Just look at this hero’s work.
Unfortunately, the Target Rock is no longer with us. In February 2017, the local NBC affiliate did a story on the Target Rock which, amazingly, began with a Maya Angelou quote, so they just really fucking went for it didn’t they? Anyways, shortly thereafter, the Target Rock was moved. Here’s a Google Streetview image from May 2017:
Was the rock given an honorable burial, perhaps returned to its ancestral home somewhere deep in the Rocky Mountains? Or was it moved approximately ten feet away to that center median that now has two rocks? Who can say? The cosmic ballet dances on.
As does the curb-jumping. “People still definitely jump that curb,” Johnson wrote in. “There’s a joke in there somewhere about people in Denver driving SUVs when they don’t actually need them just because they live in the ‘mountains’ (aka they can see the mountains but actually live in the plains) except when they crash them in paved parking lots, but I’m not that clever.”
Don’t sell yourself short, Tyler! You pretty much had it, much in the same way that the Target Rock ensnared SUVs at the Colorado Mills Mall.
This hero rock is, I can only assume, the pride and joy of Roselle, Illinois, because it has its own Facebook page with more than 13,000 likes. Based on the frequency of posts, it looks like this hero rock does its duty roughly every week or two.
Tipster Kevin said the Pizza Hut Rock is “often” featured on the WGN morning show, and I can see why. This rock is a workhorse. Keep up the great work, hero rock of Roselle, Illinois!
Dunkin Rock also has a Facebook page, albeit with a much more pedestrian 4,160 likes. But that’s nothing to be ashamed of, because the Dunkin Rock puts in the work where it matters.
Whoever made the Facebook page classified the Dunkin Rock as a “Rock Climbing Spot,” which is truly excellent work.
But if you think being a hero rock doesn’t come at great personal risk, you are not sufficiently respecting the hero rocks:
Remember the fallen hero rocks.
I’m starting to detect a pattern of behavior: rock enforces laws, Facebook page is created for rock, town falls in love with rock.
Roxy, as the Cerritos Town Center rock has been named by its admirers, is a good rock.
Facebook is not allowing me to embed posts from this excellent group even though I can see the posts, because Facebook is a very rational and sensible company. So please do head over to the Facebook group to honor Roxy in all her glory.

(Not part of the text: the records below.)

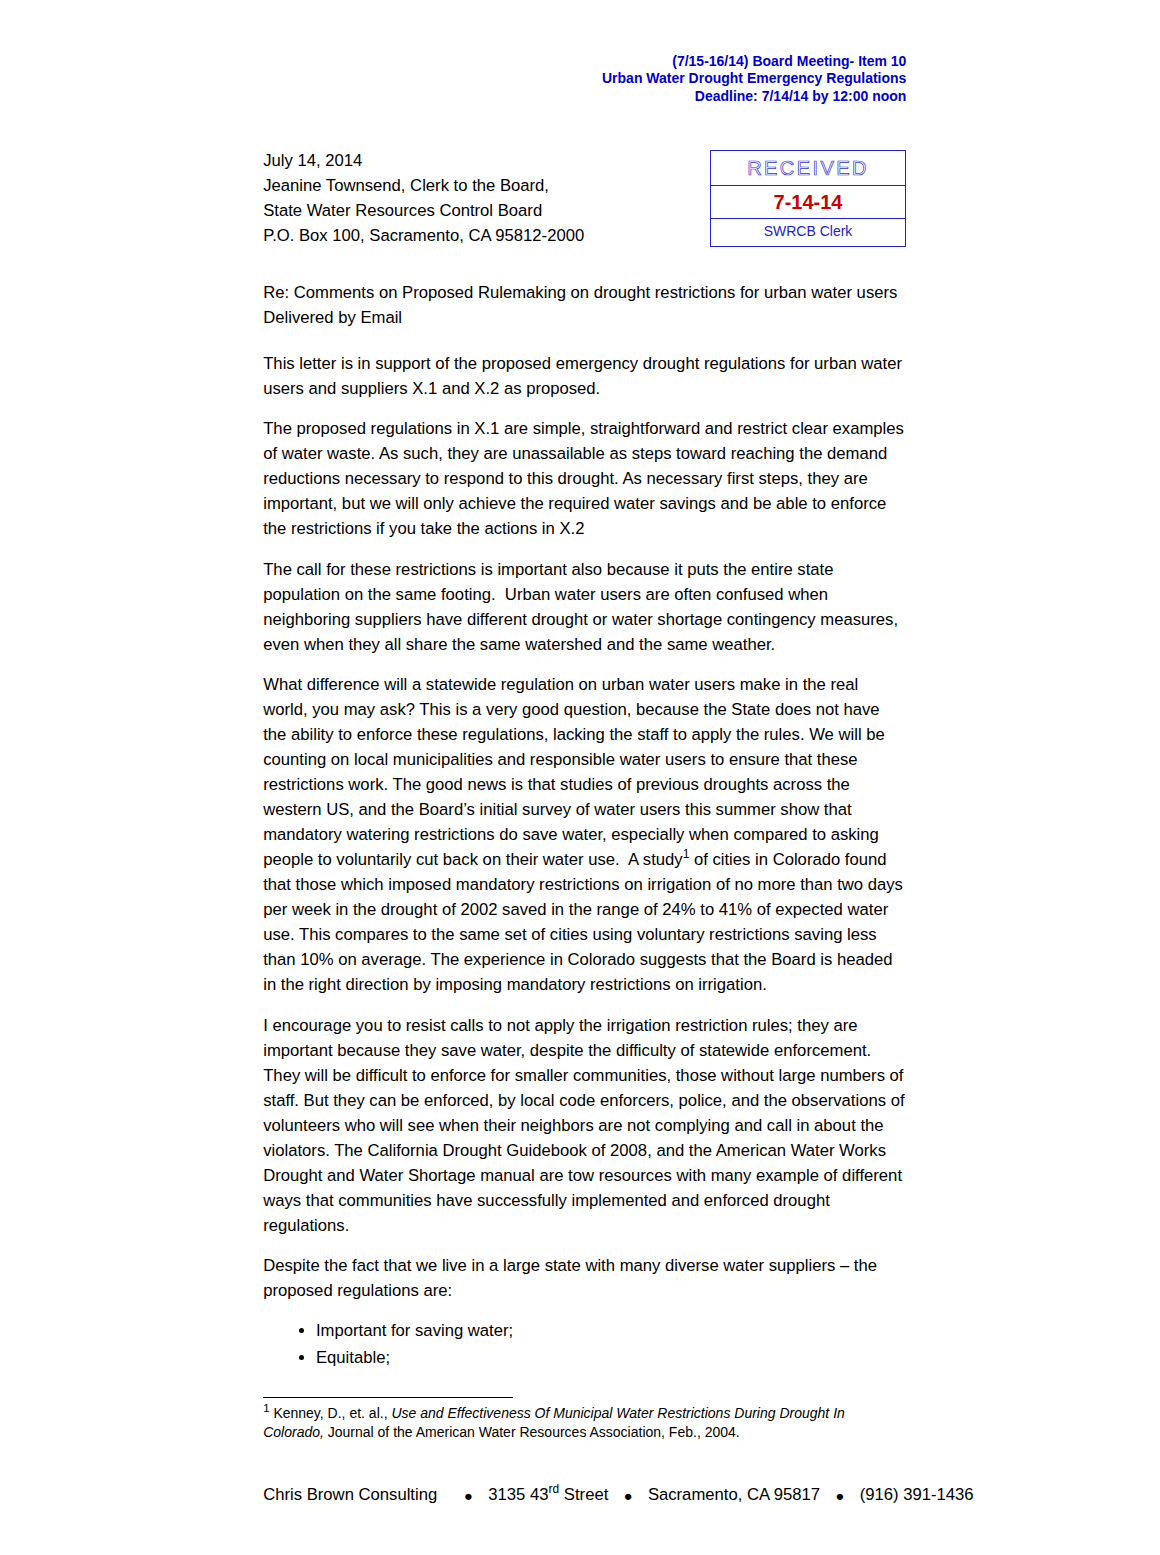(7/15-16/14) Board Meeting- Item 10
Urban Water Drought Emergency Regulations
Deadline: 7/14/14 by 12:00 noon
RECEIVED
7-14-14
SWRCB Clerk
July 14, 2014
Jeanine Townsend, Clerk to the Board,
State Water Resources Control Board
P.O. Box 100, Sacramento, CA 95812-2000
Re: Comments on Proposed Rulemaking on drought restrictions for urban water users
Delivered by Email
This letter is in support of the proposed emergency drought regulations for urban water users and suppliers X.1 and X.2 as proposed.
The proposed regulations in X.1 are simple, straightforward and restrict clear examples of water waste. As such, they are unassailable as steps toward reaching the demand reductions necessary to respond to this drought. As necessary first steps, they are important, but we will only achieve the required water savings and be able to enforce the restrictions if you take the actions in X.2
The call for these restrictions is important also because it puts the entire state population on the same footing. Urban water users are often confused when neighboring suppliers have different drought or water shortage contingency measures, even when they all share the same watershed and the same weather.
What difference will a statewide regulation on urban water users make in the real world, you may ask? This is a very good question, because the State does not have the ability to enforce these regulations, lacking the staff to apply the rules. We will be counting on local municipalities and responsible water users to ensure that these restrictions work. The good news is that studies of previous droughts across the western US, and the Board’s initial survey of water users this summer show that mandatory watering restrictions do save water, especially when compared to asking people to voluntarily cut back on their water use. A study1 of cities in Colorado found that those which imposed mandatory restrictions on irrigation of no more than two days per week in the drought of 2002 saved in the range of 24% to 41% of expected water use. This compares to the same set of cities using voluntary restrictions saving less than 10% on average. The experience in Colorado suggests that the Board is headed in the right direction by imposing mandatory restrictions on irrigation.
I encourage you to resist calls to not apply the irrigation restriction rules; they are important because they save water, despite the difficulty of statewide enforcement. They will be difficult to enforce for smaller communities, those without large numbers of staff. But they can be enforced, by local code enforcers, police, and the observations of volunteers who will see when their neighbors are not complying and call in about the violators. The California Drought Guidebook of 2008, and the American Water Works Drought and Water Shortage manual are tow resources with many example of different ways that communities have successfully implemented and enforced drought regulations.
Despite the fact that we live in a large state with many diverse water suppliers – the proposed regulations are:
Important for saving water;
Equitable;
1 Kenney, D., et. al., Use and Effectiveness Of Municipal Water Restrictions During Drought In Colorado, Journal of the American Water Resources Association, Feb., 2004.
Chris Brown Consulting ●3135 43rd Street●Sacramento, CA 95817●(916) 391-1436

Can a Canadian rock be a hero rock? Of course it fucking can, you nationalist scum. Hero rocks adhere to no race, creed, color, or nationality. They are rocks of the world, they belong to the free soil.
The Sage Hill Rock has previously been featured on Jalopnik, and it was indeed a tremendous rock.
Unfortunately, I must report some sad news about the Sage Hill Rock, from the CBC:
Then, it was unceremoniously removed and dumped behind the bottle depot it once guarded.
And finally, after an outcry from the community, it was relocated to a new home, where it can live out its days in peace, with the appreciation it deserves, safe from oblivious motorists.
The rock’s “final resting place” is next to the little free library at Sage Valley Road and Sage Valley Boulevard N.W., said area resident Brangwyn Jones.
Wait a minute. Does the CBC mean to imply... that the Sage Hill Rock’s senseless demise... is partially our fault? That by bringing international attention and shame to Calgary’s terrible drivers we forced the rock’s removal?
Am I putting these other hero rocks at risk by broadcasting their identities rather than allowing them to diligently serve their communities, which love them back for their sacrifice? Is this blog putting more hero rocks in harm’s way?
Fuck that. These rocks should remain right where they are and allowed to continue their duty. In fact, there should be many more rocks, protecting us from our incompetent fellow community members. The only tragedy about these hero rocks and the fate that shall befall them is that there are not more heroes among us, rocks and humans alike, willing to call out bad SUV drivers as a pox on our society. When in doubt, ask yourself, my dearest friends: what would the hero rocks do? Should you remember that simple question, you shall never err, and always be on the righteous side of the landscaped median.